Provided passage —
⟨
|Photo by Mario Gomez|
1. Energy Independence. In the U.S. we are very close to being energy independent. This is driven, in part, by a surge in the development of renewable energy sources like solar and wind. Greater energy efficiency and technology (like electric hybrid cars) also helps considerably. We are also significantly increasing our traditional energy production of oil and natural gas. The reason that we should celebrate this is that we are no longer exporting the impacts of our high energy consumption to countries that do not have strict environmental rules. For decades, our high energy use and concomitant environmental impacts, were felt in places all over the world. From an international environmental justice perspective it is appropriate that we feel the impact of our high energy consumption locally. Don't like mountaintop removal? Let's build wind farms! Don't like fracking? Let's build solar arrays! In other words, as we start to feel the impacts of our own energy consumption, we will likely move more quickly to renewables. American energy independence is a win for the global environmental movement in that our consumption is not being felt in places with few environmental protection rules.
2. Wind and Solar Energy. The U.S. is now the leading producer of wind energy in the world and we are increasing that production more and more every day. At the same time, there are now more people working in the solar energy field than in the coal energy field. In Long Island, hundreds and hundreds of homes have converted to solar energy production. That number is repeated in urban and suburban regions all over the country. The last decade has seen a revolution in local renewable energy production and there is no end in site to the growth in renewables.
3. Successful Non-Profit Organizations. In the last several years, we have seen many successful initiatives put forward by a number of non-profit groups. The Center for Biological Diversity, for example, has been a strident defender of the environment and forced a number of policy initiatives related to global climate change and ecosystem protection via their efforts. The noted group 350.org--one of the newer players in the environmental non-profit world--works tirelessly on issues related to global climate change. They were the leading organizer of the successful People's Climate March in New York City that saw over 400,000 in attendance. Other organizations, like the U.S. Green Building Council, the Sierra Club, and the American Association for Sustainability in Higher Education, continue to do great work and advance the cause of sustainability.
⟩
Input data —
⟨
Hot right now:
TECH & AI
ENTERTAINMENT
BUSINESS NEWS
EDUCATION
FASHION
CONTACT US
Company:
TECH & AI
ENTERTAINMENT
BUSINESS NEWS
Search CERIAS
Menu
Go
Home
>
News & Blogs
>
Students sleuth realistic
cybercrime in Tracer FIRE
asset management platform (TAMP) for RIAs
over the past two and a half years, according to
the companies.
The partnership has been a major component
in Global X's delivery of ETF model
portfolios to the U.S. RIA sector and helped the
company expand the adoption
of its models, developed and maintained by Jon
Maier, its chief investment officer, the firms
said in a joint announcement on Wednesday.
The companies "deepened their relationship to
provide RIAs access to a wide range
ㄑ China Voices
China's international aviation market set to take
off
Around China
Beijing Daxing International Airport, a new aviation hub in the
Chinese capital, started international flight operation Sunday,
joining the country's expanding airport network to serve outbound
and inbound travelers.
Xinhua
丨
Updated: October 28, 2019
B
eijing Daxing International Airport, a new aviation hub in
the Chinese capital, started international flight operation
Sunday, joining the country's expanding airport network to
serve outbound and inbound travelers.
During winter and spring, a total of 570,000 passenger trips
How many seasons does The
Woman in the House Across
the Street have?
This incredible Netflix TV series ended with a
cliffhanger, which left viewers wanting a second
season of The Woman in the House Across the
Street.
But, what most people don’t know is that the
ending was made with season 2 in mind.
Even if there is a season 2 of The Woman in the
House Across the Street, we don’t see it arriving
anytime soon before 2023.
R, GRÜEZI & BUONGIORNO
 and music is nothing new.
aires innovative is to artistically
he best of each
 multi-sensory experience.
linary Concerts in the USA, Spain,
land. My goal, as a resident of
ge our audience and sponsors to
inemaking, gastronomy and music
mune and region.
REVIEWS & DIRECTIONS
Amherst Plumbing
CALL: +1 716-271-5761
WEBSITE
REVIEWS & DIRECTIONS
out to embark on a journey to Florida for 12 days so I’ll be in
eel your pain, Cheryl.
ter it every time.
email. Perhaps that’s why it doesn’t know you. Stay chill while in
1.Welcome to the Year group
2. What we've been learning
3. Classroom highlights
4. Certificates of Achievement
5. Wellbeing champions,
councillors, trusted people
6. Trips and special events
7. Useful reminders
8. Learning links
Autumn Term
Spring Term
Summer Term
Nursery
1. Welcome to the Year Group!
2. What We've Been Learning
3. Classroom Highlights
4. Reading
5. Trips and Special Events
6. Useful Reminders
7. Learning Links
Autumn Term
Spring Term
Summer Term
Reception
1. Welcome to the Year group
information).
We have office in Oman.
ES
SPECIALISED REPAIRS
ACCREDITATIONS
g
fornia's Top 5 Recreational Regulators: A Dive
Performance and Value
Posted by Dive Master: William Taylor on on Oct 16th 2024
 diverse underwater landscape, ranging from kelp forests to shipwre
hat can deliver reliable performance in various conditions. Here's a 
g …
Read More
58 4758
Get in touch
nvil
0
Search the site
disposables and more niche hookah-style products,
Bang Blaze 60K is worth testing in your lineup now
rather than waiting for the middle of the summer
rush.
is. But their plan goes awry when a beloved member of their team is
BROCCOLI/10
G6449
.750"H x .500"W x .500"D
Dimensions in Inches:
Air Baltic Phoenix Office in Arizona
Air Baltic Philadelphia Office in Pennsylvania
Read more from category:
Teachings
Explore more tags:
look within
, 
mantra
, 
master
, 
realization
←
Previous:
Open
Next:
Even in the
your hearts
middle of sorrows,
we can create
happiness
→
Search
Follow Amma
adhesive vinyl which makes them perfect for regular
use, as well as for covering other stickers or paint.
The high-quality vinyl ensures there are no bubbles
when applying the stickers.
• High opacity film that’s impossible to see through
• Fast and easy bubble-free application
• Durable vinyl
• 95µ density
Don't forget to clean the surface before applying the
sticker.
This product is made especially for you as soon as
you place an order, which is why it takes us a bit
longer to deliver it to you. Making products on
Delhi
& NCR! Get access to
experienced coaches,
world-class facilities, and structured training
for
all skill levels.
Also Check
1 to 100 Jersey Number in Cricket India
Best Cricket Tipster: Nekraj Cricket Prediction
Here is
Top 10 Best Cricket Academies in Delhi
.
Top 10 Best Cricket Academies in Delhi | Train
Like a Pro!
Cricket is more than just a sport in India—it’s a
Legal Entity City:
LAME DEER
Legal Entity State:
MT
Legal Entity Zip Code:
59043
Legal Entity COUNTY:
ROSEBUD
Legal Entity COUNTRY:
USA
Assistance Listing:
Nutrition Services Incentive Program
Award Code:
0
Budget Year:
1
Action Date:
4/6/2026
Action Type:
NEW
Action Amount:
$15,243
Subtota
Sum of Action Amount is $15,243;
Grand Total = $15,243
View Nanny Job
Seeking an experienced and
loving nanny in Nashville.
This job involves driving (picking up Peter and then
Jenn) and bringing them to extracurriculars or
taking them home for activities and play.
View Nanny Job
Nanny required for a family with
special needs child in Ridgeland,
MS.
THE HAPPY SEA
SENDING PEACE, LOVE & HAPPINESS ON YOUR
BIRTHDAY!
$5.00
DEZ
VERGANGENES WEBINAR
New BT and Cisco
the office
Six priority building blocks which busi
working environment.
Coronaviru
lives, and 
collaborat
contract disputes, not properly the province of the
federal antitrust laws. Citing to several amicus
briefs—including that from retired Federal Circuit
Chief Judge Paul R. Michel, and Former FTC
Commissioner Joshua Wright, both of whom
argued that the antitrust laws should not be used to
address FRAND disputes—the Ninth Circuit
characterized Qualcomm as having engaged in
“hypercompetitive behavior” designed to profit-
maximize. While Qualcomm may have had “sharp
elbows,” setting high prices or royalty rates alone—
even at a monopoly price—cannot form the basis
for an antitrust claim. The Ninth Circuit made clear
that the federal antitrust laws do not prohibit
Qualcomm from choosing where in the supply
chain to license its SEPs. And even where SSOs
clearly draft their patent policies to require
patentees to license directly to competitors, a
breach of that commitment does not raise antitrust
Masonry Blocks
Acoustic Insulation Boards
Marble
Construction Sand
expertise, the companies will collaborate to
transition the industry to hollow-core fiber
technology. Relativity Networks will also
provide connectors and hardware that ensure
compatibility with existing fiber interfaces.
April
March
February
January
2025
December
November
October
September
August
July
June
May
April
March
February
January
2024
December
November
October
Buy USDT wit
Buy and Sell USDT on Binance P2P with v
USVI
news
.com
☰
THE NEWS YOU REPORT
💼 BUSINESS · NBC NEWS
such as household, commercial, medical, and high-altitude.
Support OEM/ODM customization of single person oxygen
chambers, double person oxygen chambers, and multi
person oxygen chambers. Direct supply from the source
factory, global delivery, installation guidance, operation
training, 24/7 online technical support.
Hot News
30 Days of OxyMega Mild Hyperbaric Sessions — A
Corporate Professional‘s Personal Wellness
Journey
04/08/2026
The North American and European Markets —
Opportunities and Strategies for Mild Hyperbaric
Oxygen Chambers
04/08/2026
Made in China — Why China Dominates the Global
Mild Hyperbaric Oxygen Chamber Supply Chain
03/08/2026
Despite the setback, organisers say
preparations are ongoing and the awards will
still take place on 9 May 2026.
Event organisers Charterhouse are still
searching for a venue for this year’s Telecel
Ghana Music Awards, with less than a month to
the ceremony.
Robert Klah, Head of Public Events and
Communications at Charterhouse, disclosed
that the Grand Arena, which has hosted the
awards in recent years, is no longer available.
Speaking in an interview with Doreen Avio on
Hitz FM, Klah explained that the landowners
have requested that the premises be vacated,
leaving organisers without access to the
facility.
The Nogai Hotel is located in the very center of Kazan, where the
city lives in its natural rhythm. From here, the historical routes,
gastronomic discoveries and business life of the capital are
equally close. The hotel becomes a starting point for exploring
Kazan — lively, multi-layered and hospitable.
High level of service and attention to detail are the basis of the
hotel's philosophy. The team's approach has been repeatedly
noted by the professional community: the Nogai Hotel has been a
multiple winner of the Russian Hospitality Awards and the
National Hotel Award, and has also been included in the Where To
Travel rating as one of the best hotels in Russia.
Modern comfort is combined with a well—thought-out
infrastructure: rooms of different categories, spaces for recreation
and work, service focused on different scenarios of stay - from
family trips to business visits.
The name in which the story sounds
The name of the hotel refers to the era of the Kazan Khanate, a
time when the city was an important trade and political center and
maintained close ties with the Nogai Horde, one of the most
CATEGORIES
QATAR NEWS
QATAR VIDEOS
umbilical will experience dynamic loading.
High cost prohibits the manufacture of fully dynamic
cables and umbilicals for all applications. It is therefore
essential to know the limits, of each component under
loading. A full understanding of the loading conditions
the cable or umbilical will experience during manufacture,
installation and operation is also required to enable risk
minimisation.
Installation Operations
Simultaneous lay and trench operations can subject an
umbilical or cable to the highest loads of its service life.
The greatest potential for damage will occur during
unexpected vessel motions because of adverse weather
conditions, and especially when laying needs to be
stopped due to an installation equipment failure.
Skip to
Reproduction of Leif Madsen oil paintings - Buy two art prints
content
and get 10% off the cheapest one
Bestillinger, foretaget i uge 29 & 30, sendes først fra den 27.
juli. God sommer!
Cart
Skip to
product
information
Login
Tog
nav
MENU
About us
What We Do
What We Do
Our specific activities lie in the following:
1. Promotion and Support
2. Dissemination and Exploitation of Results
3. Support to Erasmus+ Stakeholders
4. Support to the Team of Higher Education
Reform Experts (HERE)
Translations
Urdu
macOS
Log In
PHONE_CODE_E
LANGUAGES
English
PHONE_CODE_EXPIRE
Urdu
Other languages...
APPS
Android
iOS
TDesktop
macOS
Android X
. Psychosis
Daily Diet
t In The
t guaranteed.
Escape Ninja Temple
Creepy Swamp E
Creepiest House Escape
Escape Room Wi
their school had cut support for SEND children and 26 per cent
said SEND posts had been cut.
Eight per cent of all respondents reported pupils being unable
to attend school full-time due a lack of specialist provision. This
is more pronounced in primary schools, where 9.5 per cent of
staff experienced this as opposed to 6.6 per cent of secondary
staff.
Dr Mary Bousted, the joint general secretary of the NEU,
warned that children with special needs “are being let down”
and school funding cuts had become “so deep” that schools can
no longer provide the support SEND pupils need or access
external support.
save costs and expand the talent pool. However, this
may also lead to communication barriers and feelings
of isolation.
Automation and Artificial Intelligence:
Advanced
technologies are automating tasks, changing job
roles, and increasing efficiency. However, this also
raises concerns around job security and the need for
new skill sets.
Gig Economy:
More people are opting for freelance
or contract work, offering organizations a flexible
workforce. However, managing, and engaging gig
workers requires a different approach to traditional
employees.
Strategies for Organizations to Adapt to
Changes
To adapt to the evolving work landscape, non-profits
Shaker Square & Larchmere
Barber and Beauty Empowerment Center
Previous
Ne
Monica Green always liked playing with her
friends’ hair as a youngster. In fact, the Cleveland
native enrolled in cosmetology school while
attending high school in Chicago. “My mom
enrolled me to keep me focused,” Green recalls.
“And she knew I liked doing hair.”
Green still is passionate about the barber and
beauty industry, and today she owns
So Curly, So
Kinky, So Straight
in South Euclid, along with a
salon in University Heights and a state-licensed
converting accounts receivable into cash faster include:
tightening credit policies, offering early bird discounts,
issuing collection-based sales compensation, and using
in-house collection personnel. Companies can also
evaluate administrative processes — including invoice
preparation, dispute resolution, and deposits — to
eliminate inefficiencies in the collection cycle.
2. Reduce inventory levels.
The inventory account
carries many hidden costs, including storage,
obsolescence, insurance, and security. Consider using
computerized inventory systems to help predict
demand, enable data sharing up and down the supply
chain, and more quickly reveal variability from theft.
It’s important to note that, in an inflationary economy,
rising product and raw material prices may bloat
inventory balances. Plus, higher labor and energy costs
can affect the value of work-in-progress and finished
⟩
Problems to solve —
A. According to the passage, how many people attended the People's Climate March in New York City?
B. Rewrite the passage from "3. Successful Non-Profit" to "cause of sustainability.", replacing "strident" with "steadfast".

Responses in order —
A. Over 400,000 people attended.

B.
3. Successful Non-Profit Organizations. In the last several years, we have seen many successful initiatives put forward by a number of non-profit groups. The Center for Biological Diversity, for example, has been a steadfast defender of the environment and forced a number of policy initiatives related to global climate change and ecosystem protection via their efforts. The noted group 350.org--one of the newer players in the environmental non-profit world--works tirelessly on issues related to global climate change. They were the leading organizer of the successful People's Climate March in New York City that saw over 400,000 in attendance. Other organizations, like the U.S. Green Building Council, the Sierra Club, and the American Association for Sustainability in Higher Education, continue to do great work and advance the cause of sustainability.